# S/C a Cooper...Can it be done?



## BimmerJustin (Jun 8, 2003)

I just have a Cooper. Do they make aftermarket S/C's yet? And do you guys think it will be crazy expensive to mod?:dunno:


----------



## ayn (Dec 19, 2001)

BimmerJustin said:


> *I just have a Cooper. Do they make aftermarket S/C's yet? And do you guys think it will be crazy expensive to mod?:dunno: *


It will be expensive and it will void your warranty... With the excellent resale values of MINIs right now, u'd much better off selling the Cooper and get an S.

--Andrew


----------



## SpeedinBlueBima (Feb 25, 2003)

Theres no reason why you couldn't do an "S Retrofit" is there? Hmm well I guess BMW wouldnt want to give you the SC or intercooler or 6-speed.


----------



## ///M3 Wes (Aug 23, 2002)

there is an "official" john cooper kit now, 200hp among other benefits. you can see more at the mini site. but $4,900?!?!?!?!?!

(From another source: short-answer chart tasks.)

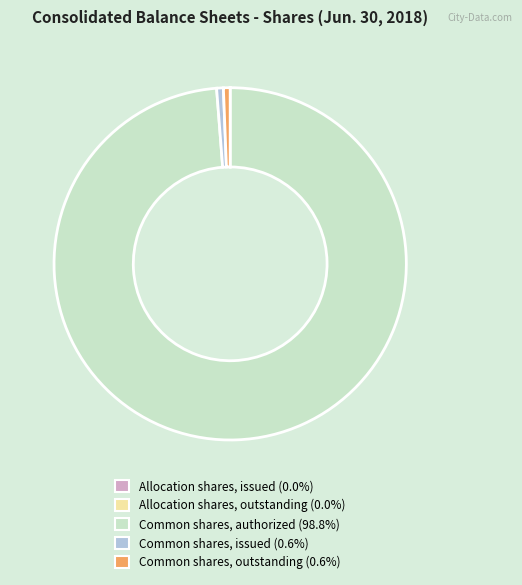

Is there any slice that represents more than half of the pie?

Yes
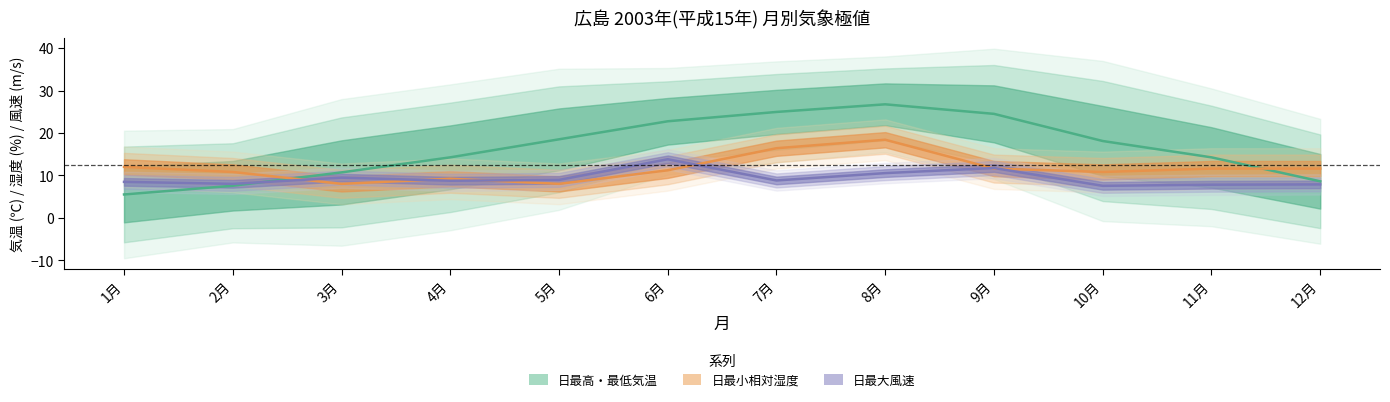

Which series changed the most between 5月 and 7月?

日最小相対湿度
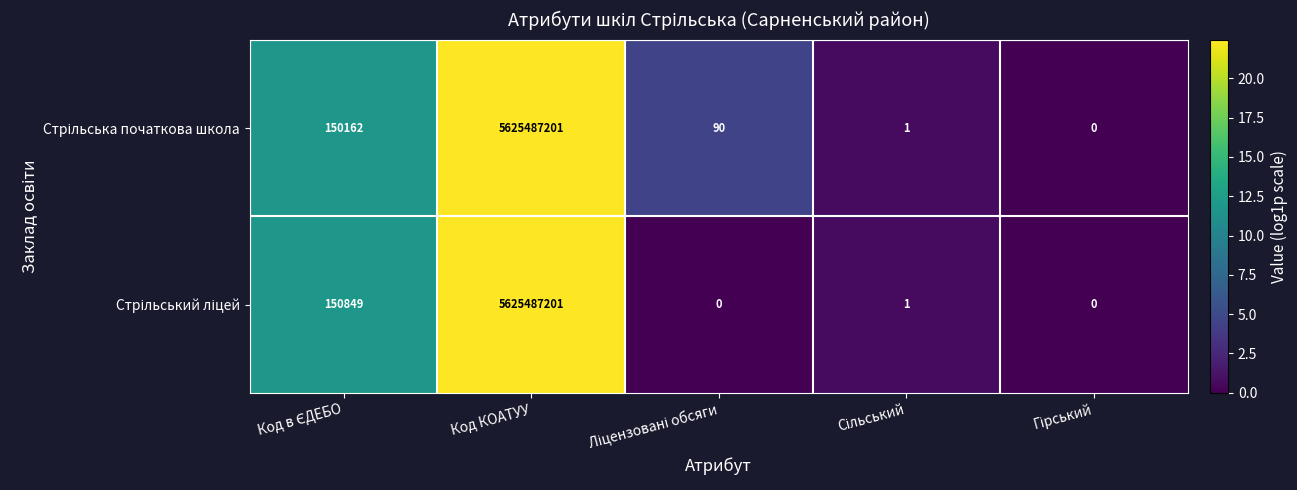

What is the total value across all series at Код КОАТУУ?

11250974402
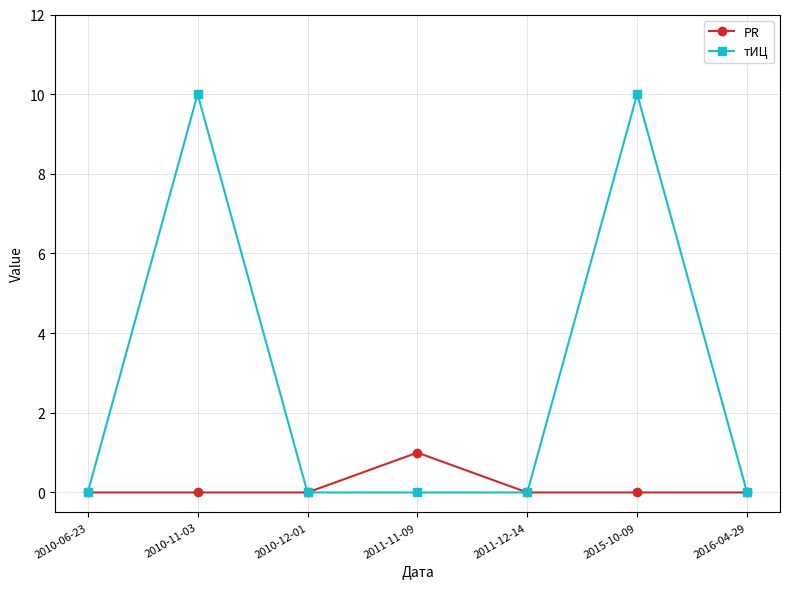

How many lines are shown in the chart?

2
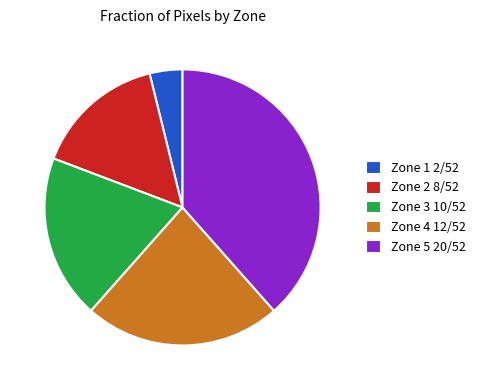

Does Zone 3 represent more than half of the total?

No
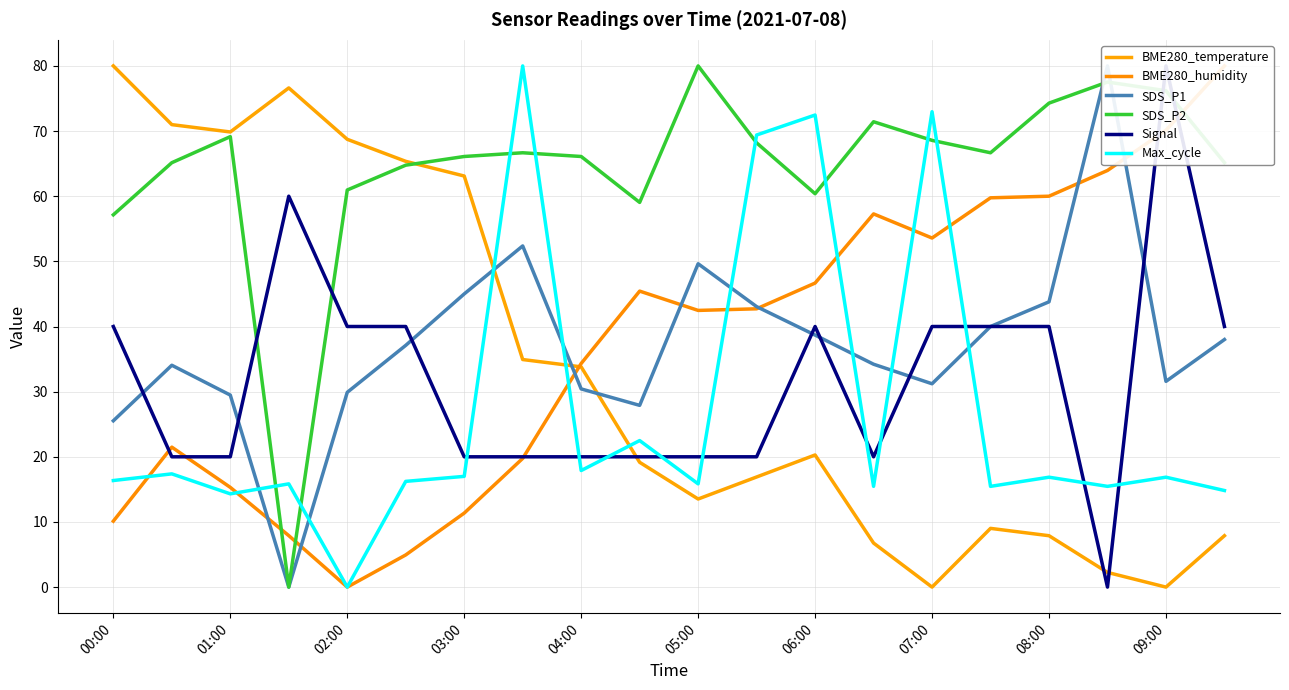

True or false: Max_cycle has a value of 20.8 at 06:00.

False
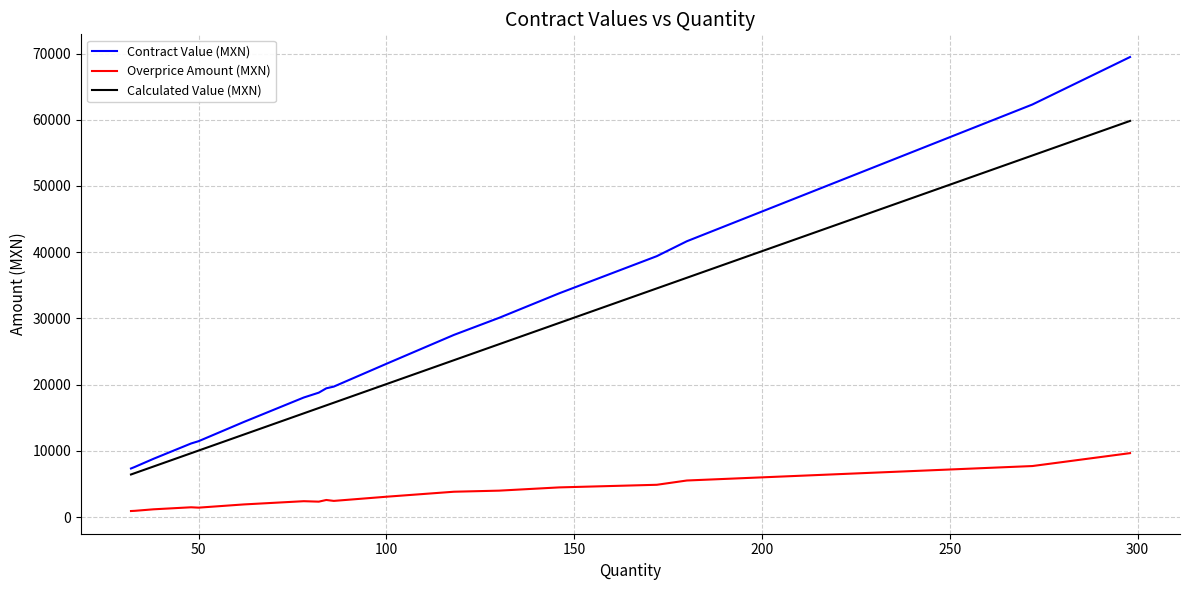

True or false: Calculated Value (MXN) has a value of 9802.1 at 150.

False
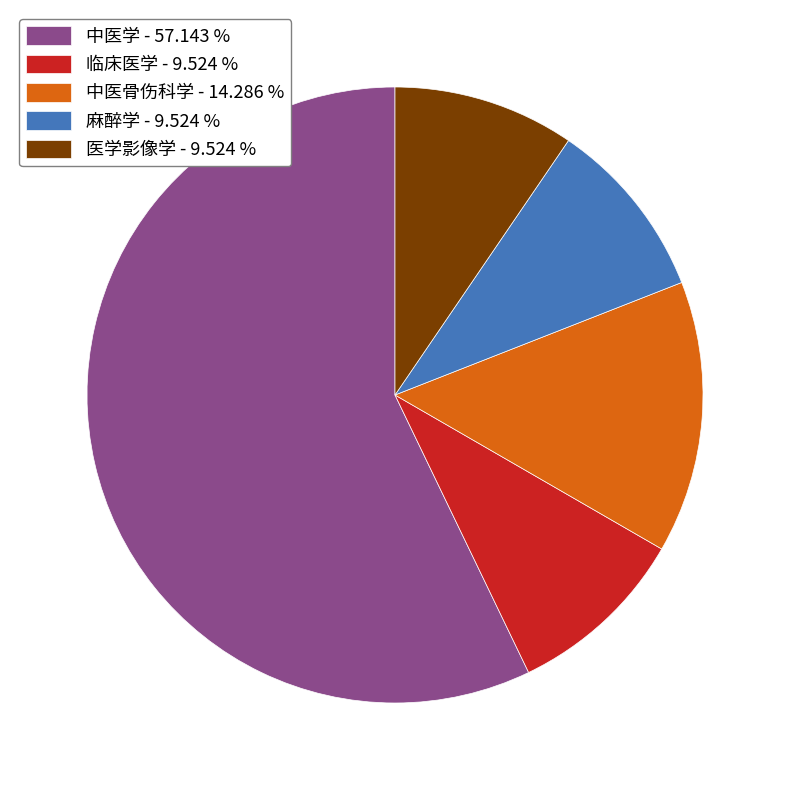

True or false: 中医骨伤科学 accounts for 5% of the total.

False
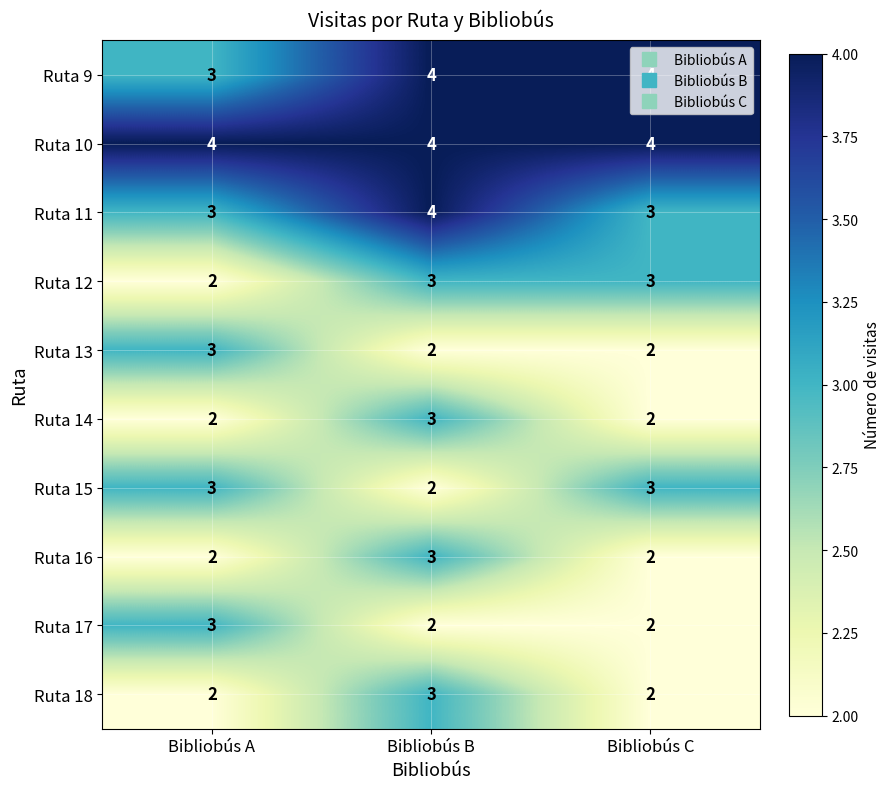

What is the sum of all Ruta 17 values?

7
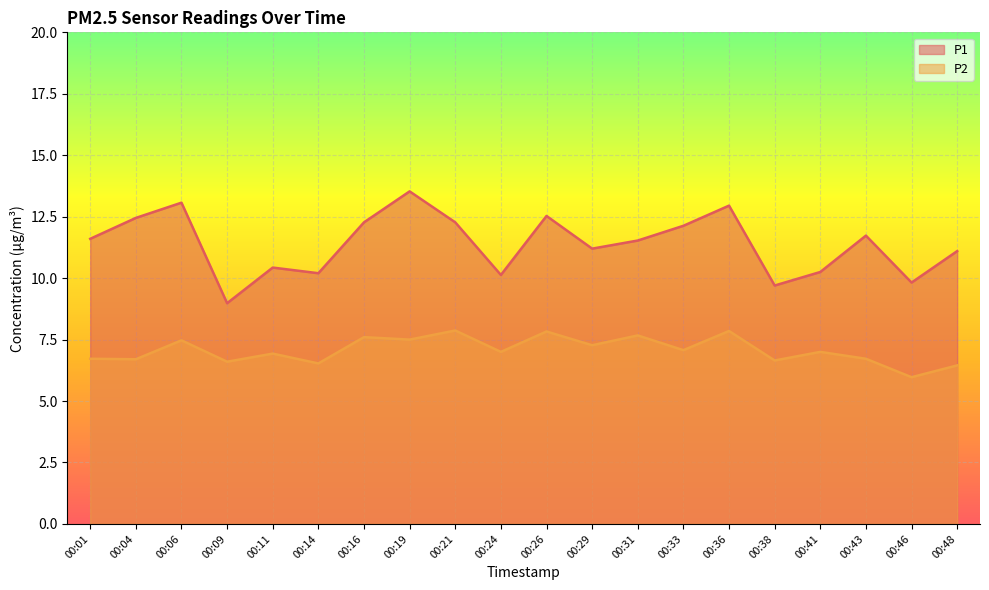

True or false: P2 has a value of 7.1 at 00:33.

True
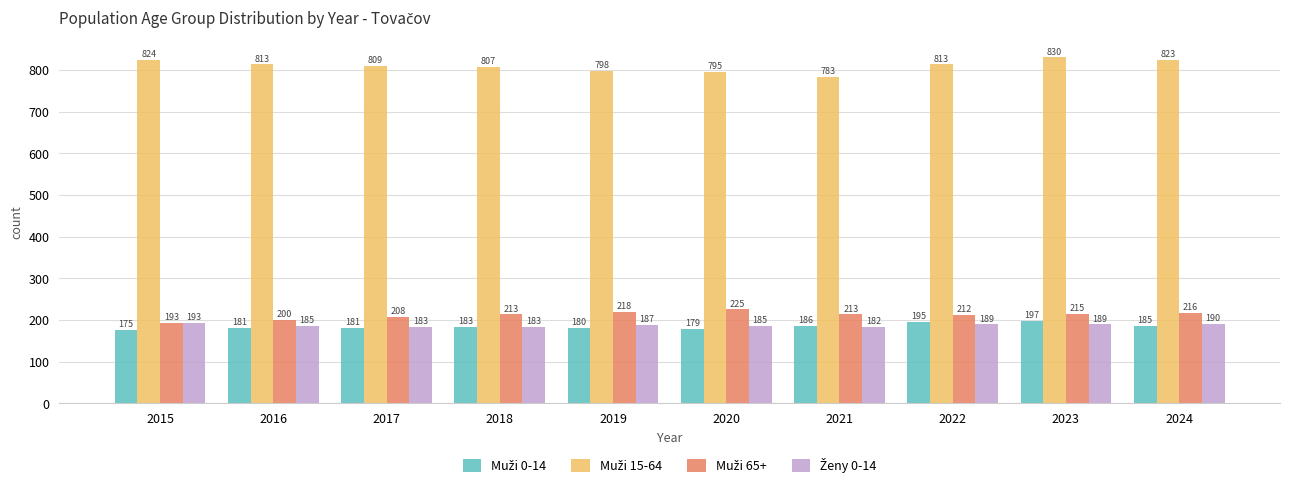

What is the minimum value shown in the chart?

175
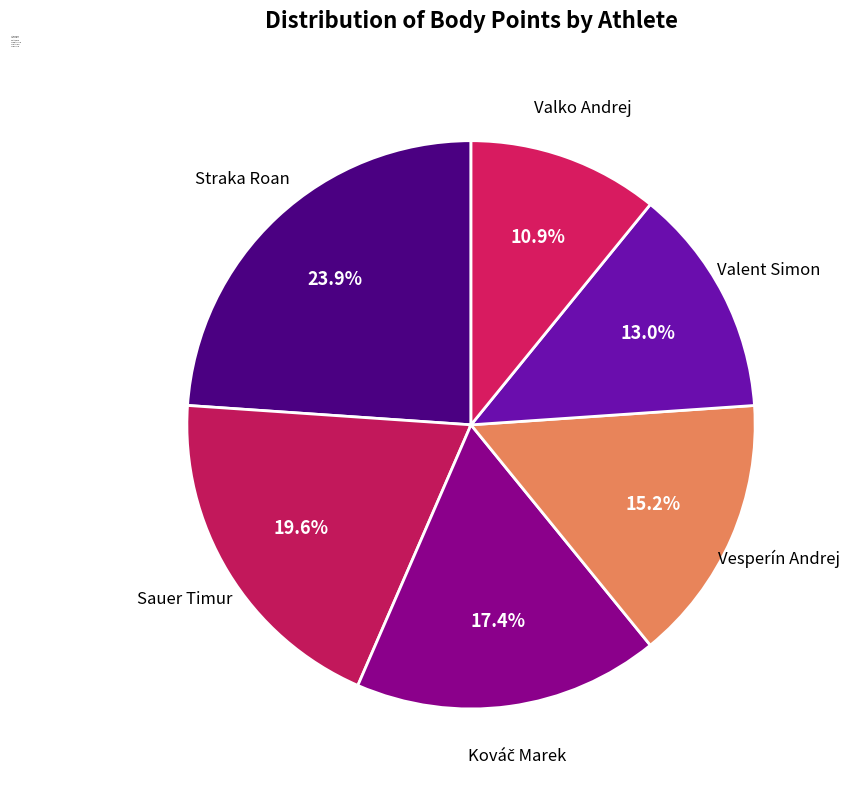

To the nearest percent, what is the average slice percentage?

17%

I really want an S but the kit takes it to almost $30 grand :dunno:


----------



## Mr. The Edge (Dec 19, 2001)

///M3 Wes said:


> *there is an "official" john cooper kit now, 200hp among other benefits. you can see more at the mini site. but $4,900?!?!?!?!?!
> 
> I really want an S but the kit takes it to almost $30 grand :dunno: *


you can only get the Works kit if you start off with an S version though.

(at least in the U.S.)


----------